SB 401 could cost over $22 million, according to the analysts. The bill would amend the Pharmacy Practice and Drug Control section, part 177, of the Public Health Code, to require a prescriber for an opioid to also offer the patient a prescription for an opioid antagonist, Narcan, “under certain circumstances.”
“The resulting additional prescription costs could affect the State’s Medicaid program through fee-for-service payments and increases to Medicaid health plan managed care rates, as well as the State’s employee and retiree healthcare expenses,” the analysis says.

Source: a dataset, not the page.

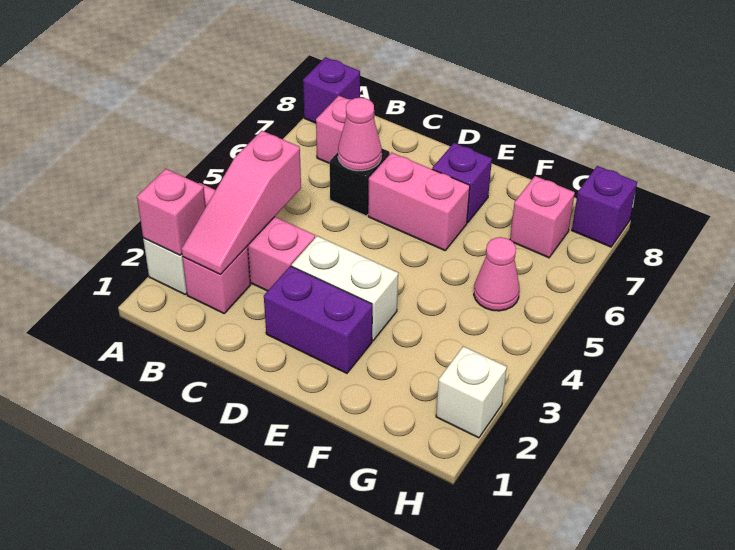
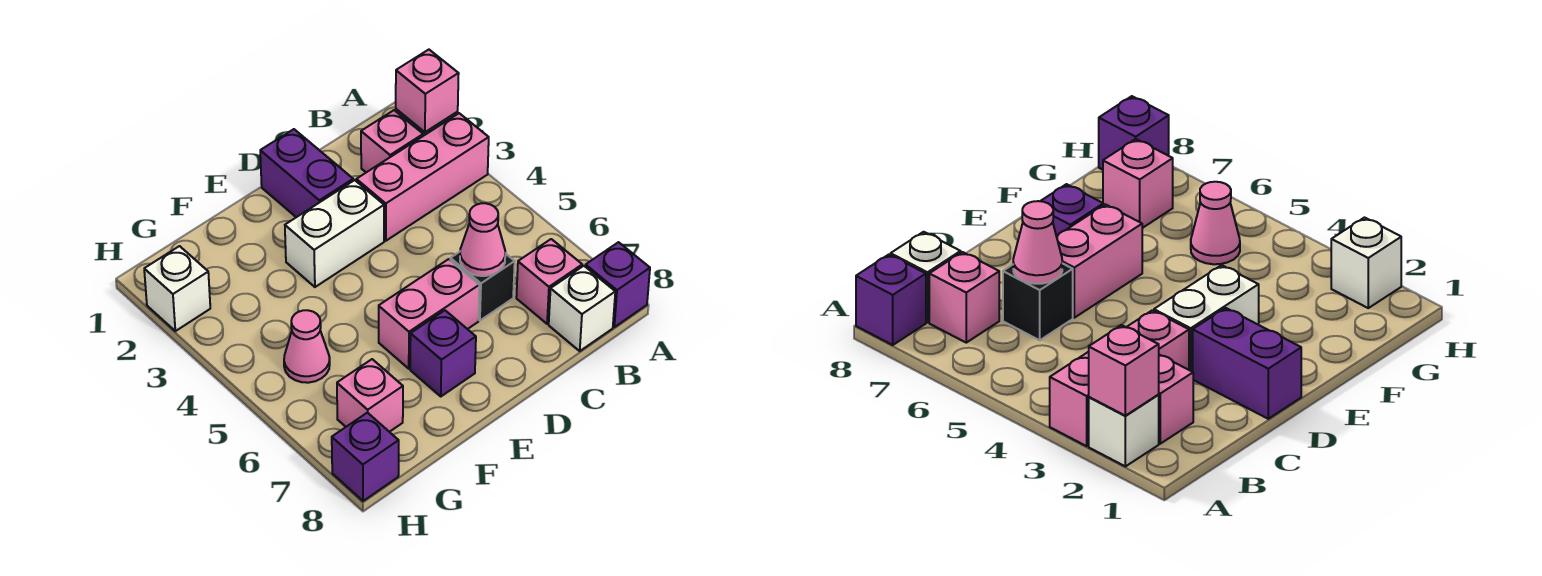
pink slope B2:B4 level 2 top 4 -> none
none -> white brick B8 level 1
purple brick D2:E2 level 1 -> purple brick D1:D2 level 1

Based on a “100% fill rate” for the opioid antidote of 781,700 prescriptions at a cost of $57.40 per prescription, the total cost would be $44.9 million, the analysts say. The estimated match by traditional Medicaid and the expanded Medicaid, aka Healthy Michigan Plan, is approximately 24.25%, translating to a $10.9 million hit to the state’s general fund, analysts said.
The increased cost to the state for its self-funded health insurance plans could be about $11.5 million paid by the general fund, according to the analysis.

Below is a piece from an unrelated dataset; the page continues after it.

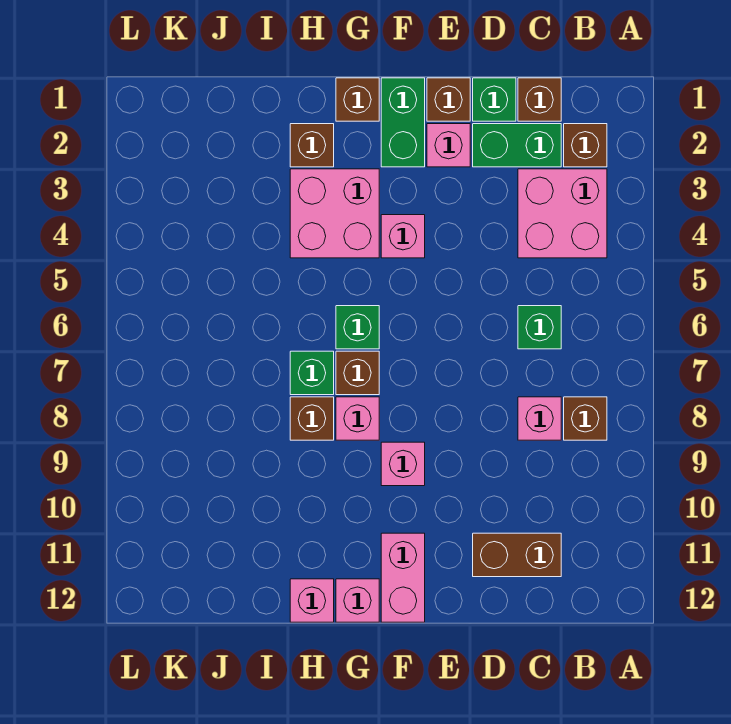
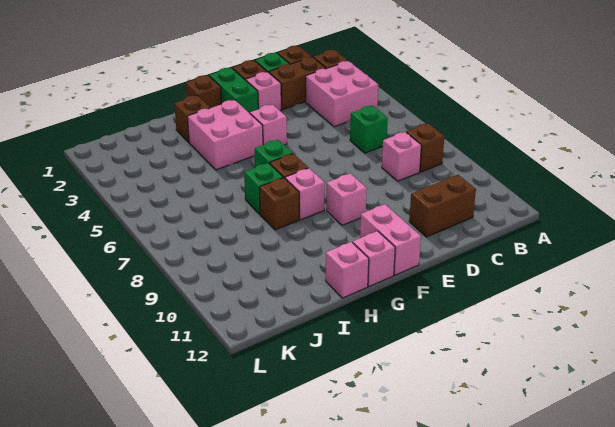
green brick C2:D2 level 1 -> brown brick C2:D2 level 1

SB 402, which would amend Section 109 of the Social Welfare Act, also could have “significant fiscal impact” due to increased costs depending on the definition of street medicine services” that would be provided directly to homeless people “in their environment,” according to the analysis. The bill fails to define “health and social care,” which could allow for “a broad interpretation that could mandate extensive provisions of such services,” it says.
“Depending on the scope and types of health and social care that would have to be provided, this definition would have the potential to result in a significant fiscal impact,” the analysts say.

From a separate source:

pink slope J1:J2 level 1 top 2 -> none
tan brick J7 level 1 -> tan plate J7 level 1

In 2024, there were 9,739 homeless people in Michigan, according to the 2024 United States Department of Housing and Urban Development Annual Homelessness Assessment Report, the analysts say.
“Providing care to approximately 9,700 individuals in their own environment, instead of in a facility or mobile health clinic setting, could result in significant costs for the Medicaid program,” it says.
Kilano noted FAN participates in two programs in which mobile medical units already go to low-income areas where homeless people are located to provide services.
Medicaid in Michigan is about 76% funded by the federal government. The program is subject to a $15 billion cut over 10 years as a result of President Trump’s tax and spending law passed this month by Congress. Some 300,000 people of 2.6 million Medicaid recipients in Michigan will lose coverage starting in 2027, according to a state Department of Health and Human Services report.